# A video of my emersed plant setup



## Sean W. (Feb 2, 2014)

Hey guys,

Just a quick video showing my emersed setup






*EDIT*

dunno how to embed it on this forum


----------



## TankAaron (Aug 8, 2014)

I saw the vid. Great info. I like the set up. And the plants are b-e-a-u-tiful! (<- Think Jim Carrey in Bruce Almighty.)

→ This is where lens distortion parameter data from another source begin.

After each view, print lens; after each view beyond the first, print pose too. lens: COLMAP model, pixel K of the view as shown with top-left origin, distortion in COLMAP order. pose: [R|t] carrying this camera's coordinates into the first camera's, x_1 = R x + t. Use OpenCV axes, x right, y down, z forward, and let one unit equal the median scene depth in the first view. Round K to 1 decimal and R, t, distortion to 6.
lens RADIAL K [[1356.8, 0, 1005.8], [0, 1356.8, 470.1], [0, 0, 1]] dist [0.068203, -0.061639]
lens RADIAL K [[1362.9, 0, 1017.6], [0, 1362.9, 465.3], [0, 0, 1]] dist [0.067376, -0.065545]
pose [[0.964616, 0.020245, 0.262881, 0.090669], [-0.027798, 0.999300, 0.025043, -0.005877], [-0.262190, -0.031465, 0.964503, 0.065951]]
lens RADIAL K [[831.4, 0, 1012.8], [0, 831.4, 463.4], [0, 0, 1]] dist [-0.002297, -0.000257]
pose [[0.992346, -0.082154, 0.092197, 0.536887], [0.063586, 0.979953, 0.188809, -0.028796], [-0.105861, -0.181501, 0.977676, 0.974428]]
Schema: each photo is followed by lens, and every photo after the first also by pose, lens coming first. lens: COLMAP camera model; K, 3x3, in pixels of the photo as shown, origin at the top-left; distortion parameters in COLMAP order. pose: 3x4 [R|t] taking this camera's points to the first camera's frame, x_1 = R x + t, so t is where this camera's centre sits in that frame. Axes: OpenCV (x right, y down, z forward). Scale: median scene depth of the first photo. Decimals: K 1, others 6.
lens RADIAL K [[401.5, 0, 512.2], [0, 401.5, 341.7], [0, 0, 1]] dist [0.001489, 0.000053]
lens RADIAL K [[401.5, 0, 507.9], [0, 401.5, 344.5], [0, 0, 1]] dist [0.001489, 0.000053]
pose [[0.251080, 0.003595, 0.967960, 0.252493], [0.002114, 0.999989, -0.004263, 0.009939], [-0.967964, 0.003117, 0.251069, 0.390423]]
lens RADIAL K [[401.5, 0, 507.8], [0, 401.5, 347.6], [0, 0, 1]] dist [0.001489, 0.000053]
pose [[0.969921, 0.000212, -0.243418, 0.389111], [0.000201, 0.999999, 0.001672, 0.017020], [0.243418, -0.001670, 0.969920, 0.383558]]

What area of SoCal do you live in? And what would happen to the plants in going from immersed to submersed? I know the general changes plants go through, but have you done it with your A.r. minis?


----------



## Sean W. (Feb 2, 2014)

I just finished painting the inside of the light fixture with the CFL bulbs in it, white. Before I painted it, at 12" from the fixture I was getting 4100 lumens, after I painted it i got 7060 lumens at 12". simply painting the inside of the light fixture gave me a 72.2%% increase in light. No extra heat or energy needed. just a coat of white paint ﻿


----------



## TankAaron (Aug 8, 2014)

Did you do plain white paint? Or did you do those "super" white, chemically enhanced, DIY paint?


----------



## Sean W. (Feb 2, 2014)

just a can of white paint i found in the garage, not sure what it is haha.


----------



## TankAaron (Aug 8, 2014)

I will have to do the same, then. Thanks for the info.


----------